1. Luciano manda-me uma questão. Escreveu-a de modo claro, sucinto, direto. Eu não conseguiria re-escrever com minhas palavras de modo tão objetivo quanto o próprio Luciano foi - perfeito. Permitam-me, pois, transcrever seu comentário:
E aí, Osvaldo?Olha só, eu entendi - ou acho que - a relação de causa e efeito que você traça entre o modelo "Bíblia e Oração" de ontem e a predisposição das pessoas a aceitarem o que as "neo" lhes enfiam goela abaixo hoje. Ok!Mas a crítica, se fosse adotada ontem, não teria, a par de preparar as pessoas para não aceitar o entulho das "neo", esvaziado já os templos de ontem mesmo?Veja que não estou aqui querendo dizer que é melhor ter templos cheios hoje, ainda que sejam das "neo" - e um pouco para as outras - do que termos nos tornado, religiosamente falando, uma Europa pós-cristã, mas com a crítica não teríamos nos tornado isso mesmo, um Brasil pós-cristão?Vai lá, pode descer o lenho (rsrsrs)!

● ● ●

Instruções de trabalho:
(A) Na segunda frase do trecho sobre a pergunta de Luciano, quais adjetivos qualificam o modo como ele escreveu a questão?
(B) Dê seguimento ao trecho sobre a pergunta de Luciano a partir da última frase apresentada.
As linhas constituem um material à parte, independente do trecho.

Material fornecido:
● ● ●

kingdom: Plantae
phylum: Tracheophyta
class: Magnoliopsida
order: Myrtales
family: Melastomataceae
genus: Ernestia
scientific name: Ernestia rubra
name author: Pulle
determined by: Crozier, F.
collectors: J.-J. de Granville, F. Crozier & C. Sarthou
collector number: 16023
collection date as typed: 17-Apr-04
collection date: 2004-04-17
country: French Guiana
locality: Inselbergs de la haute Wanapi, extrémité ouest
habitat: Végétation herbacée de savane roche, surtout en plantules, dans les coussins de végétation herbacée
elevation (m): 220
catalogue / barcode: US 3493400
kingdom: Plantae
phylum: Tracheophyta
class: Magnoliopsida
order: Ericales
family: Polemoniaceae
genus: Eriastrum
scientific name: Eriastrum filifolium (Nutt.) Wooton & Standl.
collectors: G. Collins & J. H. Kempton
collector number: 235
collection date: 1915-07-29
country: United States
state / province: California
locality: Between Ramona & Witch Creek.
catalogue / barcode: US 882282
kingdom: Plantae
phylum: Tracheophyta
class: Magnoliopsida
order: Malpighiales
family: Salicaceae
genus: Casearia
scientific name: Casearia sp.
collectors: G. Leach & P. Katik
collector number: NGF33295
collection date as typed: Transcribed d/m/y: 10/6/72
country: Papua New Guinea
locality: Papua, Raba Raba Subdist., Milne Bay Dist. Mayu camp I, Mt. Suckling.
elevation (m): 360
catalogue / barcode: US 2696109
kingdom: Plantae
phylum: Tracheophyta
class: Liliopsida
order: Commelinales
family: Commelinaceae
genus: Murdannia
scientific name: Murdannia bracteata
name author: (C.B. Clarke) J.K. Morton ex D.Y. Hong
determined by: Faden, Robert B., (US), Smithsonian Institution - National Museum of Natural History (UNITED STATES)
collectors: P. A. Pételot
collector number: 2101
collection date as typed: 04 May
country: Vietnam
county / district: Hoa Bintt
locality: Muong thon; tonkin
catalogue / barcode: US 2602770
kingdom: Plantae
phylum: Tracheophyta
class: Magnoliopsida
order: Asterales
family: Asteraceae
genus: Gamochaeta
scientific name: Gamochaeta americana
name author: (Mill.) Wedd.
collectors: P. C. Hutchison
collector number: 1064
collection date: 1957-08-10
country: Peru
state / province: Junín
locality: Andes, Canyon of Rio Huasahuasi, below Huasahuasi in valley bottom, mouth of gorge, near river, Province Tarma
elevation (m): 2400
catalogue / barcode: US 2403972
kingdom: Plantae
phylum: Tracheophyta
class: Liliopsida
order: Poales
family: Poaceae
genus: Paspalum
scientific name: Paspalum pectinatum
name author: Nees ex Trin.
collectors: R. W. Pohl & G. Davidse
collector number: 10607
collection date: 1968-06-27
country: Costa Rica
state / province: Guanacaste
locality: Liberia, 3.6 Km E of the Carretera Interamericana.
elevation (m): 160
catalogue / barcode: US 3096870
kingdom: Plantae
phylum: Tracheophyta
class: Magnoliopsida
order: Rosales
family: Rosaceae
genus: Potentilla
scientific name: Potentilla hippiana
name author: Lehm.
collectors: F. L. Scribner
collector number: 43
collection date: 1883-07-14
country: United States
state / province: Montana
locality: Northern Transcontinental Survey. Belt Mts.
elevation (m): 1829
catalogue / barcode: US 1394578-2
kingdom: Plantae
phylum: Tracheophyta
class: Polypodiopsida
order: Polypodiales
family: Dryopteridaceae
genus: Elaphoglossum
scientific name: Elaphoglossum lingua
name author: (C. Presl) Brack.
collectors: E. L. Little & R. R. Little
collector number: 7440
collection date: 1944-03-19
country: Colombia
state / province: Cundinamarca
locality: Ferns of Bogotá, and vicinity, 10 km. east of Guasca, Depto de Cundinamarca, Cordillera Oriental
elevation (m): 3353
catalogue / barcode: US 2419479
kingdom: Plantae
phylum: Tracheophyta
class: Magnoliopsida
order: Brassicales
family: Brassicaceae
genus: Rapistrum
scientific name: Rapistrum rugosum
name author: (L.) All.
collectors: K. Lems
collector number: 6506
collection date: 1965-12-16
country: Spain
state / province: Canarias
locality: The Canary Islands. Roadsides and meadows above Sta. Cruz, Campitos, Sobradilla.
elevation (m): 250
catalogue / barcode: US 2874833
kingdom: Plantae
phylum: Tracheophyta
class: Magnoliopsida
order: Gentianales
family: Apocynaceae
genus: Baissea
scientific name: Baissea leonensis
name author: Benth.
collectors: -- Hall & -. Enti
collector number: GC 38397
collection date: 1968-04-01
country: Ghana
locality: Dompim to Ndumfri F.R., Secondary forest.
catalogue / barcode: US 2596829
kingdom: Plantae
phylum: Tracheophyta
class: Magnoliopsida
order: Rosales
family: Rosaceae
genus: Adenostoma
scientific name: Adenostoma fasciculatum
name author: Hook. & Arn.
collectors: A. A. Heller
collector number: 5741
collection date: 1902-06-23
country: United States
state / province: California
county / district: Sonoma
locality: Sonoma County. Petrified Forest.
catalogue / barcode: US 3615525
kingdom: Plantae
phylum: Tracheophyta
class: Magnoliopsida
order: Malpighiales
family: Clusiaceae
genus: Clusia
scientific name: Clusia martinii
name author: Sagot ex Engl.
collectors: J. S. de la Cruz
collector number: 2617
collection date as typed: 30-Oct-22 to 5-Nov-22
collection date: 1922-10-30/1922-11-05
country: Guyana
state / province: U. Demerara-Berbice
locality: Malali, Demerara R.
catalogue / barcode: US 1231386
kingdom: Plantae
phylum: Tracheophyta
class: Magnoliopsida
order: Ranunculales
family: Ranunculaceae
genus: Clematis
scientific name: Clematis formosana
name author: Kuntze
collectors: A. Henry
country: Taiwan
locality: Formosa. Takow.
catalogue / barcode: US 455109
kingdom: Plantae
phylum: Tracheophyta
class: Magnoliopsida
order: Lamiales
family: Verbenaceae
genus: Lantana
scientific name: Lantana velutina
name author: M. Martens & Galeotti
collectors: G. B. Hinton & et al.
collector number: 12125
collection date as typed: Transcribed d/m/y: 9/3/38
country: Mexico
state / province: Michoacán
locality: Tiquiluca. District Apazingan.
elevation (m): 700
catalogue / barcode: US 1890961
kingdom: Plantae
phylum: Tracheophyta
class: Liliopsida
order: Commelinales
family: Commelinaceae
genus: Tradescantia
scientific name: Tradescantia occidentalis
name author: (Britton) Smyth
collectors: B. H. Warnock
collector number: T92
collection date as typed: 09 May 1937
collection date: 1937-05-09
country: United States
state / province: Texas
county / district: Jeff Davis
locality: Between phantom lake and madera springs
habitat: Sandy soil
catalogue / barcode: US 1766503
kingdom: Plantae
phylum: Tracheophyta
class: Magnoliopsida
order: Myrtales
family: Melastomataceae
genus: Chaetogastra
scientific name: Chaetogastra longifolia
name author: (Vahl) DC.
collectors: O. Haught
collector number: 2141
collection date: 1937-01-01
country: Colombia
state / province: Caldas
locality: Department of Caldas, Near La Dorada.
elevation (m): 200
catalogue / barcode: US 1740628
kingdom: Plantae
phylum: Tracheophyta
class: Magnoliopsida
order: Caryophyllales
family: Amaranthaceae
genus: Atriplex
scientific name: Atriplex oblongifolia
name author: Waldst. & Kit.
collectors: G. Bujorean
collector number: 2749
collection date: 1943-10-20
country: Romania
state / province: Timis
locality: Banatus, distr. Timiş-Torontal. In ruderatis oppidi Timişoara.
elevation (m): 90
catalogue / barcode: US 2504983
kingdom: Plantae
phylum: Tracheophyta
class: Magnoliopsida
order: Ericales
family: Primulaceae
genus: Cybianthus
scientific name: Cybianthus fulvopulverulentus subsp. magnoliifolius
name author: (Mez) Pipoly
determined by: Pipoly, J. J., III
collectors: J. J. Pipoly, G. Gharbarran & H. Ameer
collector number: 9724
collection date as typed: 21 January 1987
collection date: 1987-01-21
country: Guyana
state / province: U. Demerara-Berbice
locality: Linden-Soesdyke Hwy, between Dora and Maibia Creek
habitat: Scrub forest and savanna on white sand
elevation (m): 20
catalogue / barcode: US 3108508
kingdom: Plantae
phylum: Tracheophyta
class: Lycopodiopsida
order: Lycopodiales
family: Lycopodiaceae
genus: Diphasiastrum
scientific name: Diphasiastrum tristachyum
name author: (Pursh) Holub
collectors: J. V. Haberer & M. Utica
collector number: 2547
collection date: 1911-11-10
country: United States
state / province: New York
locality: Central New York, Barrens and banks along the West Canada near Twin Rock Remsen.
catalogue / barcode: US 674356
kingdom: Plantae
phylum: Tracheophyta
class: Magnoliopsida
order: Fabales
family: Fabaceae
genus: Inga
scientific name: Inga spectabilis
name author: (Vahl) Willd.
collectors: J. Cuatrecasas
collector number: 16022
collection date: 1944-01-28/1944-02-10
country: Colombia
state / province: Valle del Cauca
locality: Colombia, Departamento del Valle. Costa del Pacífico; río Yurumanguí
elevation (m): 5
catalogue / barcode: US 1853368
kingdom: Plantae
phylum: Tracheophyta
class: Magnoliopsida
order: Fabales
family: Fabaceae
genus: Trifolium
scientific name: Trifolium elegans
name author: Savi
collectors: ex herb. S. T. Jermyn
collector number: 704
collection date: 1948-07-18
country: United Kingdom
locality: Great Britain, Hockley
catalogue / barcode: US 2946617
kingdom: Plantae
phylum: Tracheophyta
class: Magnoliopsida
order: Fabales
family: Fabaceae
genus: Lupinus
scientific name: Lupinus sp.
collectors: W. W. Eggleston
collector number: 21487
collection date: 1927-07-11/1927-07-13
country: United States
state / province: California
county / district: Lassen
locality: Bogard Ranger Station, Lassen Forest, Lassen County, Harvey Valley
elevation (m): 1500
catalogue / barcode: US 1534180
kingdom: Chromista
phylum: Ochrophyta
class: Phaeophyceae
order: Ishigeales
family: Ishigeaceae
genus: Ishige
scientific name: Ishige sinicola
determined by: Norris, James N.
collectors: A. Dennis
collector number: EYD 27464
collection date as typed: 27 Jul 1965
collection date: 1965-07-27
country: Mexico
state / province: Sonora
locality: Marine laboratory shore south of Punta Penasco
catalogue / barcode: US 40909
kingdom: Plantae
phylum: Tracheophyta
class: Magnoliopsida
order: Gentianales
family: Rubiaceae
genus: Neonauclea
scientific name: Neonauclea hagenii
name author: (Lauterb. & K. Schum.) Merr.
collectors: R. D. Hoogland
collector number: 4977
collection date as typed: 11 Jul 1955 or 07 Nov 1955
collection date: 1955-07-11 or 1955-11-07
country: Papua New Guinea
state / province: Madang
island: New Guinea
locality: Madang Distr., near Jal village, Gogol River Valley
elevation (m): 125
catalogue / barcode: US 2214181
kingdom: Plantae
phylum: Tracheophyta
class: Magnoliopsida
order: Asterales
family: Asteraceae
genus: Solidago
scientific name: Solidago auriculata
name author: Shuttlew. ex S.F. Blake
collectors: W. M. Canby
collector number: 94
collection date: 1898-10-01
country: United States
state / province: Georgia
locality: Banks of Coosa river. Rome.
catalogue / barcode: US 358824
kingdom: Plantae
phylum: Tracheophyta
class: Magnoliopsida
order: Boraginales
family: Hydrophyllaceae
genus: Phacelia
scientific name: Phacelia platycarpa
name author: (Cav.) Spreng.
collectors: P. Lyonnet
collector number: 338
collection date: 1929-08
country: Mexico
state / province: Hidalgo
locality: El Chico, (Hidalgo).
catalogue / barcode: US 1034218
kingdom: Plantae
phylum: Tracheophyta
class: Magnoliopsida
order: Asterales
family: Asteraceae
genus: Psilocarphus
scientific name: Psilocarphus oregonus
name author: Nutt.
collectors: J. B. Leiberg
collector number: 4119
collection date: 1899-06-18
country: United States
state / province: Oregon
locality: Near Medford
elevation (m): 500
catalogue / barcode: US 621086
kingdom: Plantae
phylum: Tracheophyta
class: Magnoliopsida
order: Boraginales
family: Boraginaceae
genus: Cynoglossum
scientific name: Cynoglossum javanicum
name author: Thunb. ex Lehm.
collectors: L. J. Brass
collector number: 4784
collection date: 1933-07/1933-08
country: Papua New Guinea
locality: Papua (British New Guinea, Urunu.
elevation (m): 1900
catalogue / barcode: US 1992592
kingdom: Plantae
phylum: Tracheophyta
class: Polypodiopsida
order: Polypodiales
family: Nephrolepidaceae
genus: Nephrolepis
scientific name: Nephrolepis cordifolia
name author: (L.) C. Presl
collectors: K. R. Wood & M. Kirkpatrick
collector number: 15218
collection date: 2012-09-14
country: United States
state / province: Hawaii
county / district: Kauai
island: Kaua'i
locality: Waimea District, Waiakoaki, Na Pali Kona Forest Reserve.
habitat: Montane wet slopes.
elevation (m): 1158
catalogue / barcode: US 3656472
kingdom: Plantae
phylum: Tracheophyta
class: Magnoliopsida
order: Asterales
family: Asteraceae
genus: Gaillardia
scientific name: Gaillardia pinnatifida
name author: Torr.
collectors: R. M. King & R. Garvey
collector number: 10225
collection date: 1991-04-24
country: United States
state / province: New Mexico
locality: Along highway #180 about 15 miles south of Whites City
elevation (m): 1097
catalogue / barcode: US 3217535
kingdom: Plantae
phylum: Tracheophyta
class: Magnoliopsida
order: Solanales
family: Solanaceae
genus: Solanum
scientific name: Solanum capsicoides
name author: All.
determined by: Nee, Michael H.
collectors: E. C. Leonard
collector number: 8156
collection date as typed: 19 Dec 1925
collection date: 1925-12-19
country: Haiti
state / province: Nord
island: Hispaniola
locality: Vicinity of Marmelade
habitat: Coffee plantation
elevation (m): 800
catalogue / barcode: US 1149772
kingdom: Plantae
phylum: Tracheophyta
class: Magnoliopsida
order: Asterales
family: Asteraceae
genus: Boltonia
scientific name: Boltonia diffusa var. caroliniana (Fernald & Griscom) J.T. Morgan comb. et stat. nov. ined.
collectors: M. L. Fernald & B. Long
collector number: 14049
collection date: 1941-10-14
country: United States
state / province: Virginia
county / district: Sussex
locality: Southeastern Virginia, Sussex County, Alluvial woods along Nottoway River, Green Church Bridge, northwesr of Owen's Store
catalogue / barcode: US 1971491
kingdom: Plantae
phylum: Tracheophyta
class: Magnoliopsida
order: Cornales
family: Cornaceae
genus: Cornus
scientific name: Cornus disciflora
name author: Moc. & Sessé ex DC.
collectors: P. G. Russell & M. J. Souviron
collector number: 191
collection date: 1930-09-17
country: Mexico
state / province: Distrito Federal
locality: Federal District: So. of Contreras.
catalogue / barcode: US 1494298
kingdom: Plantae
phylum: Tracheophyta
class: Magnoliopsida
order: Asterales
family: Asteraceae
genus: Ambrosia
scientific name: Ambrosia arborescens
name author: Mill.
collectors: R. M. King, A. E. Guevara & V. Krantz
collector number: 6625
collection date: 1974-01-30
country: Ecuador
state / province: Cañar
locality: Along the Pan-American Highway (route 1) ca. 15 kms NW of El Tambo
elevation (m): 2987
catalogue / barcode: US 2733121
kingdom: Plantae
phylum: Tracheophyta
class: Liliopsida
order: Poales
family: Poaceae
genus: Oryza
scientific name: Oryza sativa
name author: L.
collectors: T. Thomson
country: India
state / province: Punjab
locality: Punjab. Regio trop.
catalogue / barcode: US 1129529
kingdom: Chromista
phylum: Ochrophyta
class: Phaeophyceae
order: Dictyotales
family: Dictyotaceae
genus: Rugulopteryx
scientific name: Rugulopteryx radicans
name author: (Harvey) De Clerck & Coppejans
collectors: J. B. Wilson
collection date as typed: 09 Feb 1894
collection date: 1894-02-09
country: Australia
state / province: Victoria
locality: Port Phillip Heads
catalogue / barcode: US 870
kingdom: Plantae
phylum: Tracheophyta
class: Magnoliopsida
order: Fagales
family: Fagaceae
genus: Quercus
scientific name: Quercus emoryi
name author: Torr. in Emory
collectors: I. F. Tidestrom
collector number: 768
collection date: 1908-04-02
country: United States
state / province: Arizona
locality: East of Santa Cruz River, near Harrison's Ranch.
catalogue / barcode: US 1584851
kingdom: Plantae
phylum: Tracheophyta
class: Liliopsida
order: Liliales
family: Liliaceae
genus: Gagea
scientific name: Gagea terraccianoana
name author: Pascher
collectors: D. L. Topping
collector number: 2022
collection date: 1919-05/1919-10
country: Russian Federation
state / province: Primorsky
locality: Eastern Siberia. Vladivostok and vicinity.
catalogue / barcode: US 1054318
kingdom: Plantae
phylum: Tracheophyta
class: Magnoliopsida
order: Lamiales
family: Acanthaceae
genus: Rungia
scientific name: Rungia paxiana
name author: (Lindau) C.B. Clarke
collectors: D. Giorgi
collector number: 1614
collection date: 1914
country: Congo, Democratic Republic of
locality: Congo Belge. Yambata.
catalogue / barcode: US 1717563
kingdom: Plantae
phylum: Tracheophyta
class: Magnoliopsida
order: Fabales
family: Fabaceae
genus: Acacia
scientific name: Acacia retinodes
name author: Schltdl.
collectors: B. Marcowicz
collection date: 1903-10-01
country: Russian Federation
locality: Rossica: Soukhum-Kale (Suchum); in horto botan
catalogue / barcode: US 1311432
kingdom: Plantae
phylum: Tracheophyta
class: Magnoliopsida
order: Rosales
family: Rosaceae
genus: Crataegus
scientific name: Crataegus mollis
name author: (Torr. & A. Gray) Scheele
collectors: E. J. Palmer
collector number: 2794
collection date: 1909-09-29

● ● ●

Respostas por tarefa:
(A) claro, sucinto, direto

(B)
2. Essa, Luciano, a sua, é a melhor compreensão que eu li de tudo que escrevi sobre "Bíblia e oração": "a relação de causa e efeito que você traça entre o modelo "Bíblia e Oração" de ontem e a predisposição das pessoas a aceitarem o que as "neo" lhes enfiam goela abaixo hoje". Não se trata, aí, de você ter aceitado minha tese - trata-se de você a ter compreendido. Nenhum dos meus interlocutores, até agora, revelou tão precisa compreensão do que eu estou tentando dizer quanto você. Talvez tenham entendido tanto quanto você - mas dizê-lo, disse-o você.
3. Todavia, Luciano, sua resposta! Homem, você leu o que você escreveu? "Mas a crítica, se fosse adotada ontem, não teria, a par de preparar as pessoas para não aceitar o entulho das "neo", esvaziado já os templos de ontem mesmo? Veja que não estou aqui querendo dizer que é melhor ter templos cheios hoje, ainda que sejam das "neo" - e um pouco para as outras - do que termos nos tornado, religiosamente falando, uma Europa pós-cristã, mas com a crítica não teríamos nos tornado isso mesmo, um Brasil pós-cristão?". Luciano, você tem um senso de análise formidável. Gostaria de um dia trocar mais idéias com você.
4. Mas o que eu posso dizer? Você percebe, Luciano, que confessa, com todas as letras, que sabe que, se tiverem acesso a conhecimento crítico e a ânimo e juízo críticos, as pessoas abandonam a igreja? Essa constatação infere-se da pergunta retórica que você faz... Eles não debandarão?
5. Ora, Luciano, está pressuposta na sua pergunta uma declaração: as pessoas estão na Igreja porque lhes falta crítica: se lhes for dada liberdade para a crítica, mais do que isso, se a isso elas forem apresentadas, se lhes for ensinada a crítica, debandam... És um marxista!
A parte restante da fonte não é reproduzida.